O povoado dos Perdigões foi classificado no início deste ano como sítio de interesse nacional, tendo-lhe sido atribuída a designação de monumento nacional.

O programa do Dia Aberto nos Perdigões inicia-se às 9h com a partida de todos os interessados desde a Praça da Liberdade para o complexo arqueológico em transporte oferecido pelo Município de Reguengos de Monsaraz. Pelas 9h30 será a visita à escavação arqueológica e às 11h ao Museu dos Perdigões.

A partir das 13h haverá um almoço neolítico/atelier de cozinha pré-histórica acompanhado por uma seleção de vinhos do Esporão, seguindo-se às 16h, na Torre do Esporão, uma palestra do arqueólogo António Valera, Diretor do Núcleo de Investigação Arqueológica da Era Arqueologia, sobre “O Recinto Pré-Histórico dos Perdigões: 20 anos a “construir” um monumento nacional”. No Dia Aberto nos Perdigões, iniciativa organizada pelo Esporão, pela Era Arqueologia e pelo Município de Reguengos de Monsaraz, todas as atividades são gratuitas, exceto o Atelier de Cerâmica Pré-histórica, que decorre às 16h30 e tem o custo de cinco euros por pessoa.

O povoado dos Perdigões situa-se a cerca de um quilómetro da cidade de Reguengos de Monsaraz e é um complexo arqueológico composto por vários recintos delimitados por grandes fossos, que inclui uma área de necrópole e um cromeleque ou recinto megalítico cerimonial definido por vários menires, ocupando uma área superior a 20 hectares. Iniciado no Neolítico Médio, há cerca de 5.500 anos, prolongou-se durante toda a Idade do Cobre e chegou ao início da Idade do Bronze, há 4.000 anos, altura em que ocorreram profundas mudanças sociais e cosmológicas que levaram ao seu abandono.

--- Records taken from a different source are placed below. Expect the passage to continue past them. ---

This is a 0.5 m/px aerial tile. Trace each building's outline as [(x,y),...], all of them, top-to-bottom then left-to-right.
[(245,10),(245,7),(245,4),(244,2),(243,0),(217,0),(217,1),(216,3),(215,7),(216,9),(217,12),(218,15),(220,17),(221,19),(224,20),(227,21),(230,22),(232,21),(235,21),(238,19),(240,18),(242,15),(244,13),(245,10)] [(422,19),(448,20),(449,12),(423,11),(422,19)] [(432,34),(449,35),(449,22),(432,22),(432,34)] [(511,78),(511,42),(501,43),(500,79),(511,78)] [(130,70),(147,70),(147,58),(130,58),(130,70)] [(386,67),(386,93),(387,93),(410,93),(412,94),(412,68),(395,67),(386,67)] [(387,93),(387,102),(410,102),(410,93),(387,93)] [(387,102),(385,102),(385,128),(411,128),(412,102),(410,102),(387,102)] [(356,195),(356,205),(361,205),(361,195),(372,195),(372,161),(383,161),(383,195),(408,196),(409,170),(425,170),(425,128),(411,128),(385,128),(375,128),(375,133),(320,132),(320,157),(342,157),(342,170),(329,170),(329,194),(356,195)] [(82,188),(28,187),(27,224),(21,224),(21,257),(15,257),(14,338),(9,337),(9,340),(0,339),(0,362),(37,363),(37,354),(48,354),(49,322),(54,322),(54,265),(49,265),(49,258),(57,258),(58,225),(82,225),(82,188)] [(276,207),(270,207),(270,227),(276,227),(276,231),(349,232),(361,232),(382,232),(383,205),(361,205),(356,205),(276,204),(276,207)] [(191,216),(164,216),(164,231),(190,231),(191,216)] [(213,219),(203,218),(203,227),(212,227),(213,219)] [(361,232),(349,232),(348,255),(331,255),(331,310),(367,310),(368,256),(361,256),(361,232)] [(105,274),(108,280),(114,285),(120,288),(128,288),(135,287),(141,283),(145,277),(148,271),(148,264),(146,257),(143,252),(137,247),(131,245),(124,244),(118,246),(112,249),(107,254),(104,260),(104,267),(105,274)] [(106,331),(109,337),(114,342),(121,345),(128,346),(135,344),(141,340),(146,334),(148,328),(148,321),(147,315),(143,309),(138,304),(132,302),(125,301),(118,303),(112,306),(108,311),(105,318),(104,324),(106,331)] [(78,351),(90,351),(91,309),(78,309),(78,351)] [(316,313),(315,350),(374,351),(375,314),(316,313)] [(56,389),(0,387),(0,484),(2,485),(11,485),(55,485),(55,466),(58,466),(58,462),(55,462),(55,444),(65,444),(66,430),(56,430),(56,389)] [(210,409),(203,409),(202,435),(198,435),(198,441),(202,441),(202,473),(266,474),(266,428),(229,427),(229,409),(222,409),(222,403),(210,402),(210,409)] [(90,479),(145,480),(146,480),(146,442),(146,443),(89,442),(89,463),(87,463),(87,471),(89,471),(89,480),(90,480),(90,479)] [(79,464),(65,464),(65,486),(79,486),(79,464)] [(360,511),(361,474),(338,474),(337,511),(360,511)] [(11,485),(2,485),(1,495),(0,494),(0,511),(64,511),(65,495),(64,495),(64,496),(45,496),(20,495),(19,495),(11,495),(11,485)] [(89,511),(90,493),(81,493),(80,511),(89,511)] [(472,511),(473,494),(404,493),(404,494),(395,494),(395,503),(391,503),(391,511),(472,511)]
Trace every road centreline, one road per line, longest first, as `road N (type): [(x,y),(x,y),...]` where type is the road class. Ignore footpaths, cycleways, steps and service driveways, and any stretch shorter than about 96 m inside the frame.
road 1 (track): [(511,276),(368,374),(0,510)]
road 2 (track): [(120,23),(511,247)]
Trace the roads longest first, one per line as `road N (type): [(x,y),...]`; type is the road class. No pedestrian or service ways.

O local terá assumido desde o início um importante papel para as comunidades que habitavam aquela zona na Pré-História Recente e seria, provavelmente, um sítio aglutinador de populações de várias regiões, tal como um santuário, que aí se reuniam para a prática de cerimónias rituais, algumas delas relacionadas com o culto dos mortos e dos antepassados.

A Era Arqueologia iniciou as campanhas de escavações arqueológicas em 1997 e desde esse ano foram intervencionadas várias áreas, tendo sido descobertos sepulcros de inumações secundárias e de inumações primárias ou depósitos de restos de cremações humanas com cerca de 4.500 anos, que eram pouco comuns nessa época. Associado a estes contextos de cremações humanas, foi encontrado pela primeira vez em Portugal um conjunto de estatuetas antropomórficas em marfim, de grande naturalismo e beleza estética, que podem representar divindades, pessoas ou estatutos sociais concretos, ou grupos de identidade ou parentesco.